Abbreviations used. MICAB: MICA/B overexpression group. MICAB-OE: MICA/B overexpression (used synonymously with MICAB where applicable). CTRL: control group for the MICAB perturbation. IU1: treatment with the USP14 inhibitor IU1. DMSO: vehicle control group for IU1 treatment. scRNA-seq: single-cell RNA sequencing (here, CD45+ tumor-infiltrating leukocytes). Spatial transcriptomics (ST): spot-level gene expression profiling from tumor tissue sections. bc_matrix: barcode matrix bundle in standard 10x format (barcodes.tsv.gz, features.tsv.gz, matrix.mtx.gz). barcodes.tsv.gz: list of cell/spot identifiers. features.tsv.gz: list of gene/feature identifiers. matrix.mtx.gz: sparse expression matrix in Matrix Market format. brain.merge.rdata: an R data object containing integrated/merged spatial data and slice-level information derived from the spatial matrices.
Access information
Links to other publicly accessible locations of the data:
- Not applicable. All processed/normalized matrices are available in this Dryad submission.
Data was derived from the following sources:
- Not applicable. Matrices were generated from the authors’ sequencing experiments and processed using standard pipelines as described in the associated manuscript.
Code/Software
All analyses were performed in R (version 4.4.1). The scRNA-seq and spatial transcriptomics data are provided primarily in standard 10x-style Matrix Market format (barcodes.tsv.gz, features.tsv.gz, matrix.mtx.gz), which can be imported into R and analyzed using Seurat-based workflows.
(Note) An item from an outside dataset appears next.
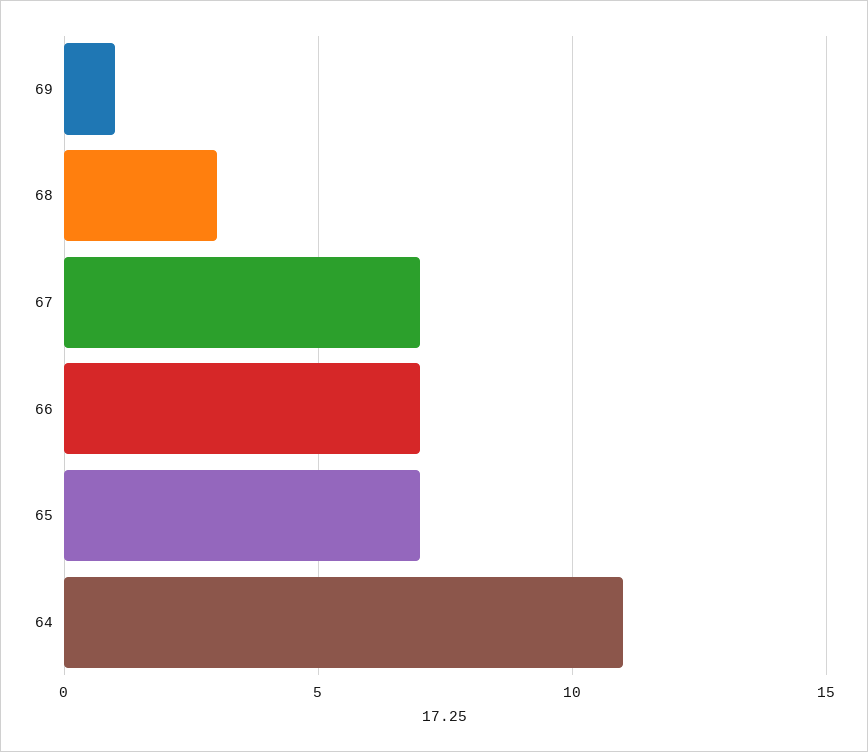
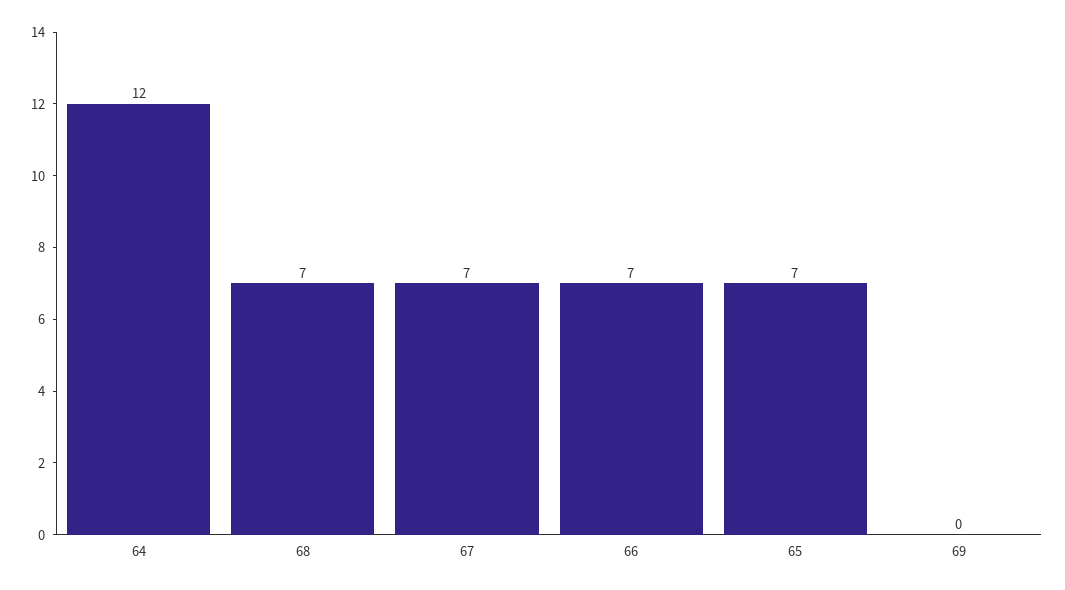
69: 1 -> 0
68: 3 -> 7
64: 11 -> 12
The integrated spatial object (brain.merge.rdata) can be loaded directly in R for inspection and downstream analysis, depending on the object type stored in the file.
Key R packages used for data processing, integration, visualization, and downstream analyses include: Seurat, SeuratObject, SeuratData, tidyverse (including dplyr, tibble, tidyr, readr, stringr, ggplot2, tidyselect), harmony, glmGamPoi, DoubletFinder, zellkonverter, reshape2, RColorBrewer, scRNAtoolVis, COSG, ComplexHeatmap, cols4all, patchwork, jsonlite, hdf5r, clusterProfiler, org.Mm.eg.db, and enrichplot, as well as trajectory-related packages monocle2 and monocle3. These packages support typical single-cell/spatial workflows such as quality control, normalization, batch correction/integration, clustering and cell-state annotation, differential expression, pathway enrichment, visualization, and trajectory inference.